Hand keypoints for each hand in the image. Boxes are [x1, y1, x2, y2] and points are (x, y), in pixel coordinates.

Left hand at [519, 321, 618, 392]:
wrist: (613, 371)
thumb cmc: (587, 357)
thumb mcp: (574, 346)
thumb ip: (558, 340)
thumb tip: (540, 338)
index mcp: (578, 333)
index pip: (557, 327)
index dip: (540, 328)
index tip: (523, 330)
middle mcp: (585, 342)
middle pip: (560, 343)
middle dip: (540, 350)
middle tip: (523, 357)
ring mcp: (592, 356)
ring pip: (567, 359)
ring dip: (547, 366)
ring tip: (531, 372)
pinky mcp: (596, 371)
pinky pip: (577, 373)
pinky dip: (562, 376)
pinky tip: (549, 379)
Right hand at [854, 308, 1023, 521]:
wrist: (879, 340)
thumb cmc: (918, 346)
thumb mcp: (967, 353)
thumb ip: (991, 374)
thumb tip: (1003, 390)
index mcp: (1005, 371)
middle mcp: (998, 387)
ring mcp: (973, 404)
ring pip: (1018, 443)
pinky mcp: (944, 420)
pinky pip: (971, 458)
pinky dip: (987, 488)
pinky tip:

## [Work request]
Transcribe the entire listing above exactly.

## [Response to the exercise]
Hand keypoints for each hand in the image. Boxes are [x1, y1, x2, y2] and points are (x, y), in pixel coordinates.

Left hand at [519, 321, 618, 392]:
wrist: (613, 371)
thumb cmc: (587, 357)
thumb mcp: (574, 346)
thumb ip: (558, 340)
thumb tip: (540, 338)
index mcp: (578, 333)
index pip: (557, 327)
index dip: (540, 328)
index tip: (523, 330)
middle mcp: (585, 342)
middle pip: (560, 343)
middle dip: (540, 350)
middle tip: (523, 357)
ring mcp: (592, 356)
ring pip: (567, 359)
ring dip: (547, 366)
ring tip: (531, 372)
pinky mcp: (596, 371)
pinky pip: (577, 373)
pinky dip: (562, 376)
pinky tip: (549, 379)
Right hand at [854, 308, 1023, 521]:
wrist: (879, 340)
thumb cmc: (918, 346)
thumb mcp: (967, 353)
thumb ip: (991, 374)
thumb tip: (1003, 390)
index mcp: (1005, 371)
middle mcp: (998, 387)
ring mcp: (973, 404)
ring pip: (1018, 443)
pinky mcp: (944, 420)
pinky pip: (971, 458)
pinky dip: (987, 488)
pinky tip:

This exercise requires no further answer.